Wait are you talking about CGI scripts?
-
@Obsolesce said in How to let only customers download files with wget/curl?:
Why not force https, then allow them to wget/curl with basic authentication using something they already know like Custer number and company name (for example). That can always be logged and tracked, alerted on if it's abused.
It would work but I prefer if I could get SSL client certificates up and running. You'd have to install the certificate once but then you're authorized to access "your" files on the web server. The webserver can log and track you and decide what you are allowed to access because of the client certificate.
-
@stacksofplates said in How to let only customers download files with wget/curl?:
@Pete-S said in How to let only customers download files with wget/curl?:
have scripts serve the data and what not.
Wait are you talking about CGI scripts?
Yes, that's a possibility when you are using a webserver, instead of ssh.
If you access a file over ssh, AFAIK the file is a static file and it is what it is.
If you however access a file over https, you can have a script on the webserver delivering you the file and you can send parameters to it. For instance :
wget -o install.sh "https://xyz.com/my_special_install_script.py?os=CentOS7&special=2&customer=2432"You just have a gazilion options when you connect over a webserver.
-
@Pete-S said in How to let only customers download files with wget/curl?:
@stacksofplates said in How to let only customers download files with wget/curl?:
@Pete-S said in How to let only customers download files with wget/curl?:
have scripts serve the data and what not.

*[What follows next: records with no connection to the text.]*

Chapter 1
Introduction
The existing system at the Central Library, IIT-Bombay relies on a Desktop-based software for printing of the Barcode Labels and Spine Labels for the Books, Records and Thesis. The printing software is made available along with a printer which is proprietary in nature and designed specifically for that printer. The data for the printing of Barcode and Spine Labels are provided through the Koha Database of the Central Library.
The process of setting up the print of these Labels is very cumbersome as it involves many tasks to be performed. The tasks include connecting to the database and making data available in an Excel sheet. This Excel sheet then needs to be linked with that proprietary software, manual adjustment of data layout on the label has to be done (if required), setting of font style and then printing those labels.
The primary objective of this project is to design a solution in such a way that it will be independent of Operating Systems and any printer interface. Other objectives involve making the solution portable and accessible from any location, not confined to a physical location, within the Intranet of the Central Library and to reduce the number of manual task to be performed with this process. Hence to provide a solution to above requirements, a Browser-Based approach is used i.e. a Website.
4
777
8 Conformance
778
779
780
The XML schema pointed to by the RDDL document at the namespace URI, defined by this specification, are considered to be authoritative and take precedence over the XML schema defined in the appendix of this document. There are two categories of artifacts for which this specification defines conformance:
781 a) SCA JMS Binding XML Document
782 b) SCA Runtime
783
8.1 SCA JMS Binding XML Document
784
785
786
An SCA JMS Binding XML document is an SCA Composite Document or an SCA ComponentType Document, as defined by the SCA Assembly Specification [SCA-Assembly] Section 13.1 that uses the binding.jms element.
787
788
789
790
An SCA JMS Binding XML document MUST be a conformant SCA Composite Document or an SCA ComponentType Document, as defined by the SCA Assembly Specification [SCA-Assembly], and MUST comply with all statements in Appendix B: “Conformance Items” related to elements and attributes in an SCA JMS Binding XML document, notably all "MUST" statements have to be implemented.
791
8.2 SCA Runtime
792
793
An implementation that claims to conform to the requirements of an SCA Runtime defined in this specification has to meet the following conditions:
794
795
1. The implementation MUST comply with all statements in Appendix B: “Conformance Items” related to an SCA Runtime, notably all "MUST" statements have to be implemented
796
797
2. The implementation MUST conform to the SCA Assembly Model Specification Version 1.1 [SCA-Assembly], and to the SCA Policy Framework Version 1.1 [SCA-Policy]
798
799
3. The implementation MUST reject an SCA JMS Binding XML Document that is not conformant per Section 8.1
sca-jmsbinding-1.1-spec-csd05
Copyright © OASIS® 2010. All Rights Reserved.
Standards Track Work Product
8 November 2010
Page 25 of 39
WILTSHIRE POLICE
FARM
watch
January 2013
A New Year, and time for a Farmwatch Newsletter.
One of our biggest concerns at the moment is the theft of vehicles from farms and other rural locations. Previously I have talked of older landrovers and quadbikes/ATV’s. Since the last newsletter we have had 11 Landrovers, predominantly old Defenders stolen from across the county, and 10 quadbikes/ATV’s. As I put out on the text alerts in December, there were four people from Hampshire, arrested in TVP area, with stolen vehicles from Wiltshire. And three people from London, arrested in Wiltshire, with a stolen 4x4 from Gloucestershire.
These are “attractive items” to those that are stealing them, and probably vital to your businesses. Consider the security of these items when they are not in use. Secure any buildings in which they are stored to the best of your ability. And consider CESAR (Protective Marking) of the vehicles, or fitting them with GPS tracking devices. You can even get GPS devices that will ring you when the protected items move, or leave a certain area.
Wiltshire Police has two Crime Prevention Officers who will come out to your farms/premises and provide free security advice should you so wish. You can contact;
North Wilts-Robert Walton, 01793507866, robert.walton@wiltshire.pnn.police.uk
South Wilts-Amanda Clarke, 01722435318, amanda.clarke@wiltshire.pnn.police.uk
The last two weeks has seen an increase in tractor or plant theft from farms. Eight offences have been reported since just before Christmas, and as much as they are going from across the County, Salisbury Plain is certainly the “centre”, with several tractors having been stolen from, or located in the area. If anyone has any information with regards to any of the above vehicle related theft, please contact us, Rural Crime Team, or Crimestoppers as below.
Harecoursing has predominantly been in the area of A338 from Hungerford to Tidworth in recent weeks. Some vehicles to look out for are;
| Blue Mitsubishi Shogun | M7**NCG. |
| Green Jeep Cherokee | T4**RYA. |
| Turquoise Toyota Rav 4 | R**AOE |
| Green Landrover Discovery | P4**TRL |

Wait are you talking about CGI scripts?
Yes, that's a possibility when you are using a webserver, instead of ssh.
If you access a file over ssh, AFAIK the file is a static file and it is what it is.
If you however access a file over https, you can have a script on the webserver delivering you the file and you can send parameters to it. For instance :
wget -o install.sh "https://xyz.com/my_special_install_script.py?os=CentOS7&special=2&customer=2432"You just have a gazilion options when you connect over a webserver.
Yeah I thought you were providing files through just a default webserver. So while CGI isn't insecure by itself, you have a ton of work in securing the scripts you create. You might be better off just writing a small API to hand off the info instead of trying to properly secure CGI scripts.
Another option is a serverless function leveraging the providers authentication to serve the files up.
Here's an example from GCP where you can just check require authentication using their IAM.
-
@stacksofplates said in How to let only customers download files with wget/curl?:
@Pete-S said in How to let only customers download files with wget/curl?:
@stacksofplates said in How to let only customers download files with wget/curl?:
@Pete-S said in How to let only customers download files with wget/curl?:
have scripts serve the data and what not.
Wait are you talking about CGI scripts?
Yes, that's a possibility when you are using a webserver, instead of ssh.
If you access a file over ssh, AFAIK the file is a static file and it is what it is.
If you however access a file over https, you can have a script on the webserver delivering you the file and you can send parameters to it. For instance :
wget -o install.sh "https://xyz.com/my_special_install_script.py?os=CentOS7&special=2&customer=2432"You just have a gazilion options when you connect over a webserver.
Yeah I thought you were providing files through just a default webserver. So while CGI isn't insecure by itself, you have a ton of work in securing the scripts you create. You might be better off just writing a small API to hand off the info instead of trying to properly secure CGI scripts.
Another option is a serverless function leveraging the providers authentication to serve the files up.
Here's an example from GCP where you can just check require authentication using their IAM.
Thanks, I had the intention of letting the webserver authenticate and in most cases provide a static file directly or when needed invoke a script that will provide dynamic content.
I haven't checked nginx yet but apache can check client SSL certificates easily.